PROMPT →
With pictures removed, the data below should be returned exactly.
RECORDS SUPPLIED Start Marker
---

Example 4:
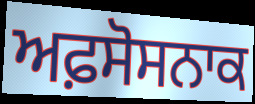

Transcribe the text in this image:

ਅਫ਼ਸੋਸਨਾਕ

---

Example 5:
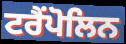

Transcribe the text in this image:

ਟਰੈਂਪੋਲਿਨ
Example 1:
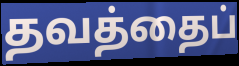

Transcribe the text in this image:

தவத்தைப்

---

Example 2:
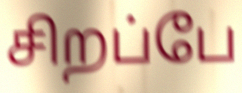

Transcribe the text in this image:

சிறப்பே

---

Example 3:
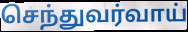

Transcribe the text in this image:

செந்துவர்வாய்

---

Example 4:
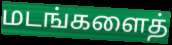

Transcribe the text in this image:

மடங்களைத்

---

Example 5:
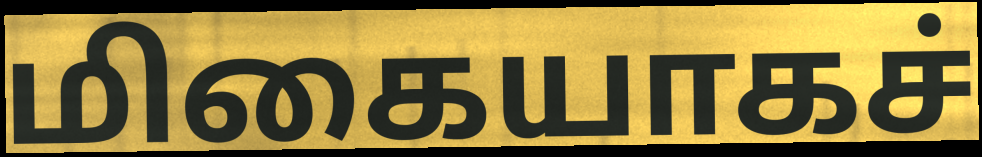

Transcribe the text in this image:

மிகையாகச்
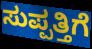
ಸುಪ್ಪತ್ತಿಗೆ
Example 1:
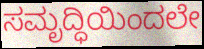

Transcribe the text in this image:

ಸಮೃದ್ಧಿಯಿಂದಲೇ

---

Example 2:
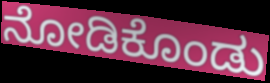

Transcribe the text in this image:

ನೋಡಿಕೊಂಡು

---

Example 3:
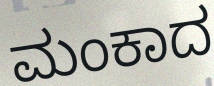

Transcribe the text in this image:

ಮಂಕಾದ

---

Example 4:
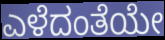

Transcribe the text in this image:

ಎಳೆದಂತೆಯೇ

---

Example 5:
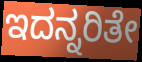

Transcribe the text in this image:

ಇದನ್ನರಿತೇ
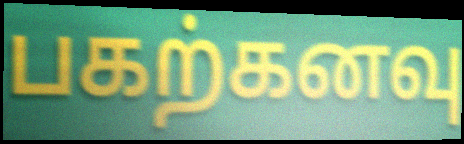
RECORDS SUPPLIED End Marker
EXERCISE ANSWER →
---

Example 4:

Transcribe the text in this image:

ਅਫ਼ਸੋਸਨਾਕ

---

Example 5:

Transcribe the text in this image:

ਟਰੈਂਪੋਲਿਨ
Example 1:

Transcribe the text in this image:

தவத்தைப்

---

Example 2:

Transcribe the text in this image:

சிறப்பே

---

Example 3:

Transcribe the text in this image:

செந்துவர்வாய்

---

Example 4:

Transcribe the text in this image:

மடங்களைத்

---

Example 5:

Transcribe the text in this image:

மிகையாகச்
ಸುಪ್ಪತ್ತಿಗೆ
Example 1:

Transcribe the text in this image:

ಸಮೃದ್ಧಿಯಿಂದಲೇ

---

Example 2:

Transcribe the text in this image:

ನೋಡಿಕೊಂಡು

---

Example 3:

Transcribe the text in this image:

ಮಂಕಾದ

---

Example 4:

Transcribe the text in this image:

ಎಳೆದಂತೆಯೇ

---

Example 5:

Transcribe the text in this image:

ಇದನ್ನರಿತೇ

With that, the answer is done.